Record extracts >>
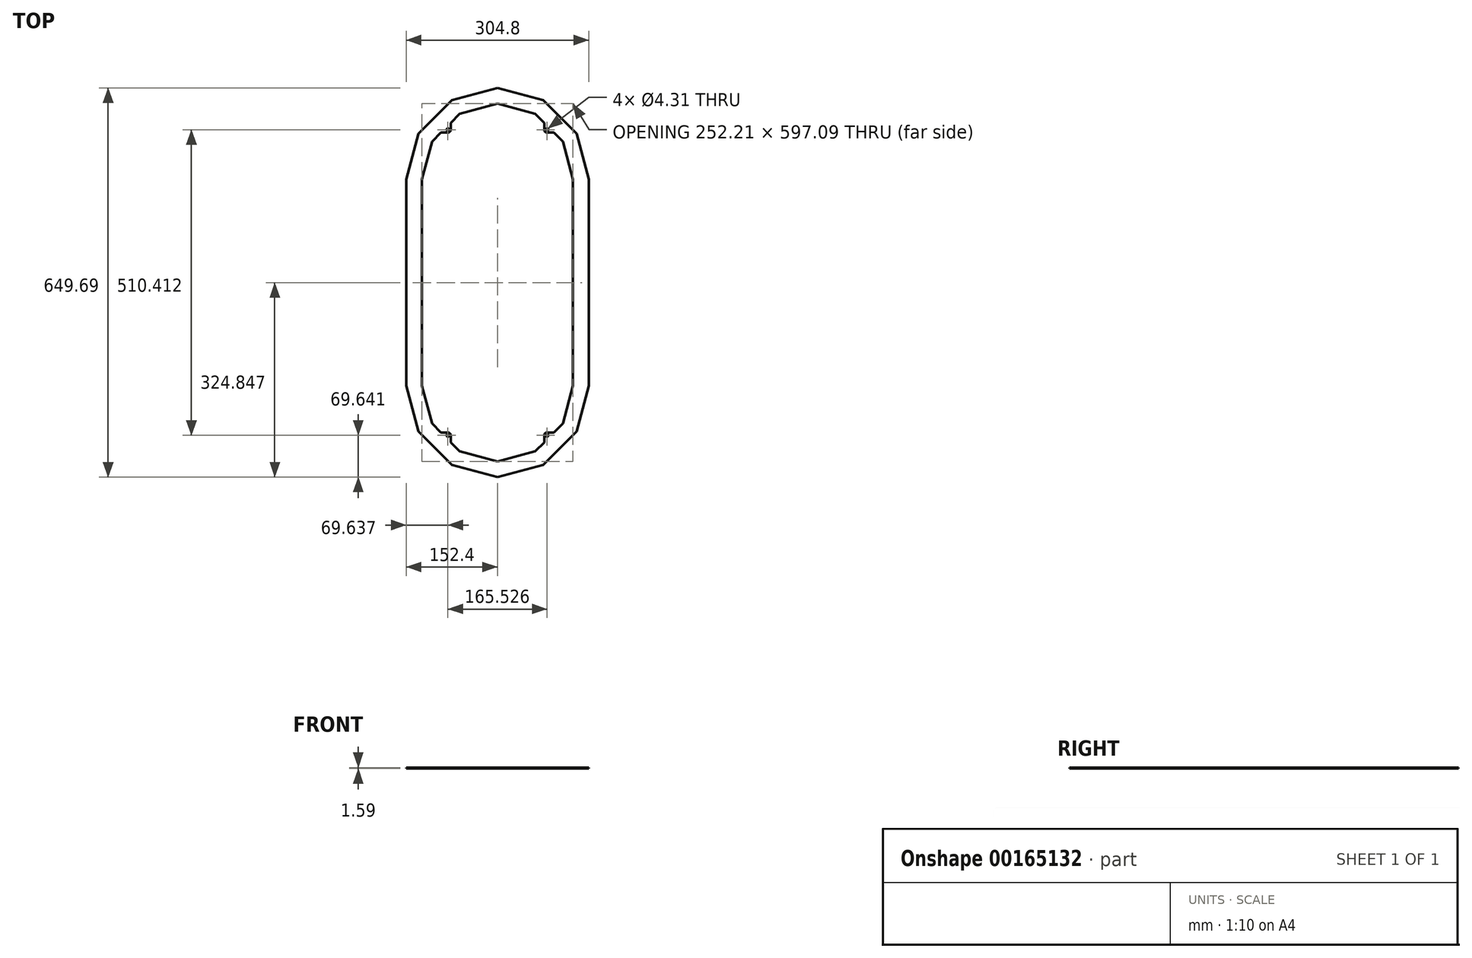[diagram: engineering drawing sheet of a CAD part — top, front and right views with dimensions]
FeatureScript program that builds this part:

---

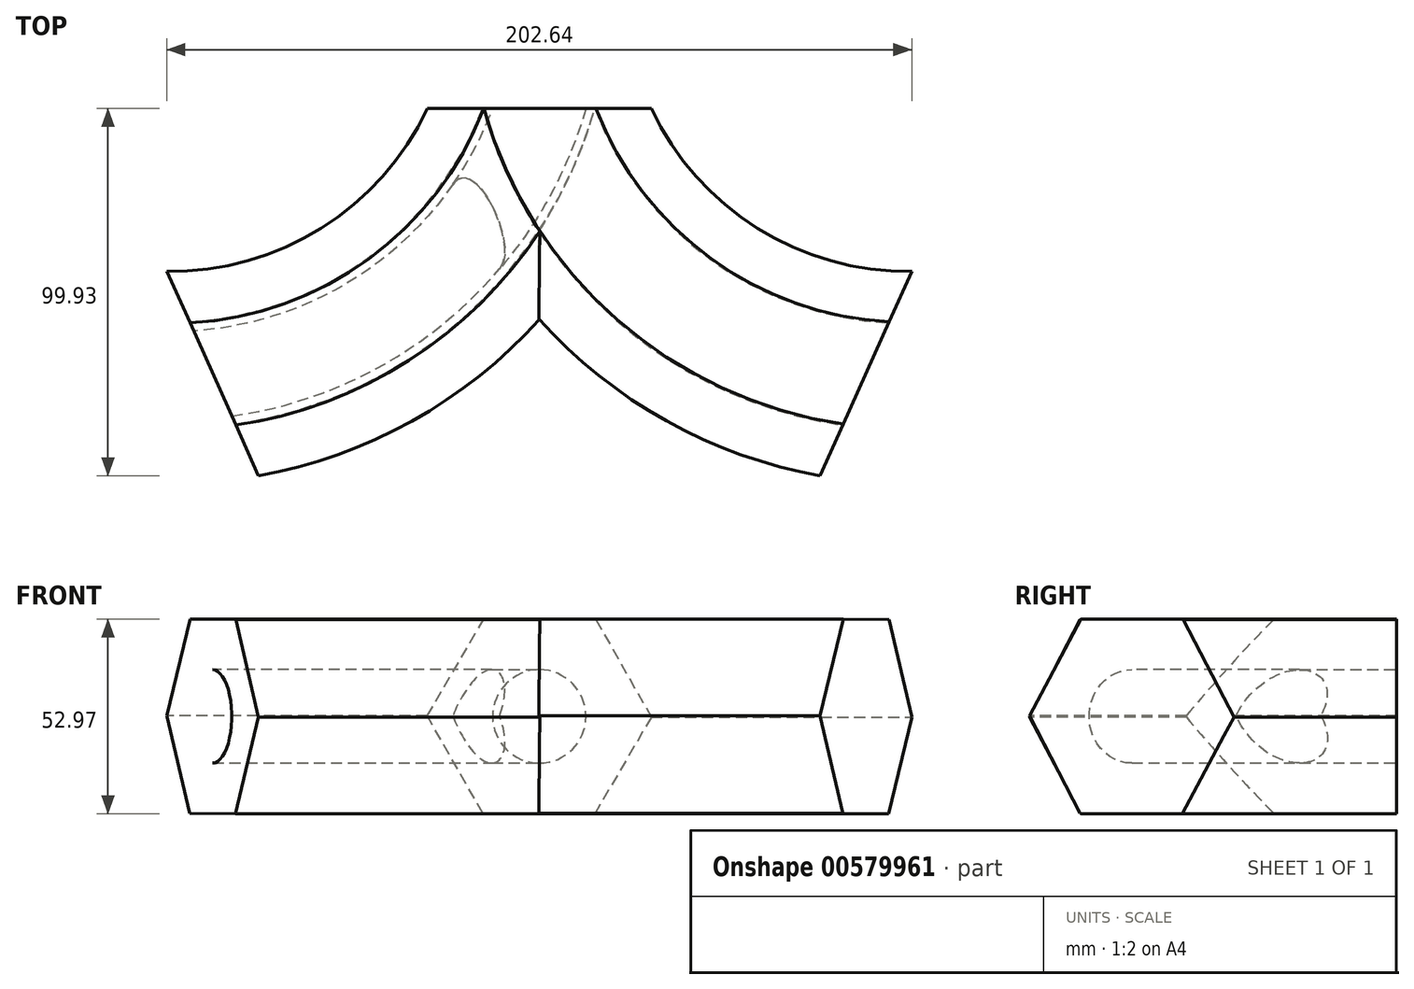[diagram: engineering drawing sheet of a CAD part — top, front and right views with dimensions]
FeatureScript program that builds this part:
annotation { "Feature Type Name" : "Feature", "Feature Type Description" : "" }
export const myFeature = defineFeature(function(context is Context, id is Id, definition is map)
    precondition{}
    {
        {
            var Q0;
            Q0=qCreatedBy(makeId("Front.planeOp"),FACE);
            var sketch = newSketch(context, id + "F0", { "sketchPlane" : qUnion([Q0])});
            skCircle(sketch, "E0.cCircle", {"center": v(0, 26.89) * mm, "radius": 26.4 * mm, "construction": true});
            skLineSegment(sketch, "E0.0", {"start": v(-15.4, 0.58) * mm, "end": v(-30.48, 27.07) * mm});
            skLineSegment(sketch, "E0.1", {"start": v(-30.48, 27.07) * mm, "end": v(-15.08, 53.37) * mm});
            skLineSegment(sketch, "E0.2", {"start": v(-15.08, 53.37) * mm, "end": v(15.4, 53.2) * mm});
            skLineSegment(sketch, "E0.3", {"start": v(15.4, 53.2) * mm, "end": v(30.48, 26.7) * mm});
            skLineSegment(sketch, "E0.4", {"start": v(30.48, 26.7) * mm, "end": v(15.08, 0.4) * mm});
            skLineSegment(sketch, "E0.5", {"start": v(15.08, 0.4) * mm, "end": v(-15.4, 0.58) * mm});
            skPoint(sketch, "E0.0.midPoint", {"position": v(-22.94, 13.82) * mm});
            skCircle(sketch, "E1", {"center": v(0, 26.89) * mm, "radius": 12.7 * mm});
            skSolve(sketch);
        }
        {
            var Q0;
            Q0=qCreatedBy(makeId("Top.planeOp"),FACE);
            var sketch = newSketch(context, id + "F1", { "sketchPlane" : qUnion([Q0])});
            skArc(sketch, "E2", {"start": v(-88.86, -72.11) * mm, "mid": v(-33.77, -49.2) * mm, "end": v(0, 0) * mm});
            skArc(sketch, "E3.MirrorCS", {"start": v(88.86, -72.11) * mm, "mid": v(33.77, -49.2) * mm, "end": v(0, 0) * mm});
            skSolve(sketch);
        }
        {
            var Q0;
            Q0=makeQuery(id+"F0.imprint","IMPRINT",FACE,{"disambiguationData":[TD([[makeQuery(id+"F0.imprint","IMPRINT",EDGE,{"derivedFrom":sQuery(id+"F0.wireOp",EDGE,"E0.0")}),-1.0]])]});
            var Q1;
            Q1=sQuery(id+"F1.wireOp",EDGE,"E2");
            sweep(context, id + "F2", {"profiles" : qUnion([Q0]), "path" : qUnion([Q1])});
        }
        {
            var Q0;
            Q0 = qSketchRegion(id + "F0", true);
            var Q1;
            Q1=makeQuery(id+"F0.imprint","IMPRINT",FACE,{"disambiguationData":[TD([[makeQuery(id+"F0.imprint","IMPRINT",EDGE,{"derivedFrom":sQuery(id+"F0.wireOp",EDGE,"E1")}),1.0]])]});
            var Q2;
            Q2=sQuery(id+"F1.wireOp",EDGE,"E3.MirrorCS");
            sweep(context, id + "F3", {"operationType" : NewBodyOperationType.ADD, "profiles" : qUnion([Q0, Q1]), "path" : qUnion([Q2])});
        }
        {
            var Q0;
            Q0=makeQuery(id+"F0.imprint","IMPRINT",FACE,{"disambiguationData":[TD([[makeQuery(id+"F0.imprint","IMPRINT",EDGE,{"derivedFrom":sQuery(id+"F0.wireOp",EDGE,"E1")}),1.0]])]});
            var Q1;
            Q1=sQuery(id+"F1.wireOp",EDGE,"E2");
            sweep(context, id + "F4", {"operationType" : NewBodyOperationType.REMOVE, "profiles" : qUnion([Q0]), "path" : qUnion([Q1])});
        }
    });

The problem >> Extract each line of the records above that contains the string "qCreatedBy".

Result of the exercise >>
            Q0=qCreatedBy(makeId("Front.planeOp"),FACE);
            Q0=qCreatedBy(makeId("Top.planeOp"),FACE);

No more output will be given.